Capital spending on exploration and production in the U.S. may rise 9.1 per cent to US$132.5 billion this year, according to a survey by the Oil & Gas Journal. That’s faster than in Canada, where spending, excluding the oilsands, is projected to increase 5 per cent to $28.7 billion (US$21.6 billion). Including the oilsands, where investment has been tailing off after a number of major projects have recently been completed, the figure would drop 2 per cent to $40.1 billion.
Canada’s heavy crude discount to West Texas Intermediate futures has nearly doubled since October as export pipelines out of Canada filled to capacity and projects to expand pipeline capacity face opposition and potential delays.
Tax Law
A new tax law in the U.S. has helped oil companies by reducing the corporate rate and allowing companies to write off some assets sooner than in the past. Routine licensing for a well in Alberta takes 79 to 119 days versus 30 to 60 days in Texas, according to a report last year by the Canadian Association of Petroleum Producers.
Enerplus Corp. Chief Executive Officer Ian Dundas estimates that 10 years ago, his company allocated 90 per cent of its capital spending to properties in Canada and 10 per cent to its U.S. holdings. Those percentages have been reversed, he said in an interview.
Much of the shift came because the Calgary-based oil and gas producer changed its strategy from being a conventional producer to focusing on prolific shale plays like the Bakken and Marcellus. However, Canada’s regulatory environment only helped accelerate the shift.
“You’ve got to have the right regulatory momentum,” Dundas said. “The momentum just kept building for the U.S., and Canada just kept getting more complicated and more expensive.”

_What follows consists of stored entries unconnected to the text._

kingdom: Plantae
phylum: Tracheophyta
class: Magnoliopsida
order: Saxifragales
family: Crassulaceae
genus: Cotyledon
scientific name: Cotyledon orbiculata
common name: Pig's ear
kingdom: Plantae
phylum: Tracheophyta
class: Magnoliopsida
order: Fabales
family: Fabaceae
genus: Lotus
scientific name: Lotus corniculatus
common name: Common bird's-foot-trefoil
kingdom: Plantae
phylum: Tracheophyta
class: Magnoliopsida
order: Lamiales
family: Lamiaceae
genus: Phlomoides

In April, PSAC cut its forecast for the number of wells drilled this year in Canada by 500 to 7,400 amid a wider-than-normal discount for Canadian crude. In a survey this year, the trade group found that 9 per cent of its members sought to expand into the U.S. and 14 per cent wanted to leave Canada, a response that Whalen called “alarming.”
“I do see potential for growth in the U.S.,” Kevin Neveu, CEO of Calgary-based Precision Drilling Corp., said in a May conference call. “It’s a little hard to be quite as bullish on Canada” where the opportunity to grow market share is “quite limited.”
Saskatchewan’s Bakken geology doesn’t offer the scale of North Dakota’s, Mark Oberstoetter, lead analyst for Canadian upstream research at Wood Mackenzie, said by phone. The reserves that can be exploited at US$60 crude are about one-twentieth as large as in North Dakota. Wells are shallower, smaller and cheaper, he said.
Producers have the option to connect to rail in both regions but counterparts in North Dakota are enjoying a recent improvement in pricing received on the back of the Dakota Access Pipeline which started operation last year, Oberstoetter said.
As Canadian oil prices have fallen, the population of North Portal has dropped from about 143 to 112 after oil prices collapsed, Lindsay Davis, village administrator, said by phone. “There is a lot more property for sale. We have some empty homes.”
“People moved on, moved away,” she said.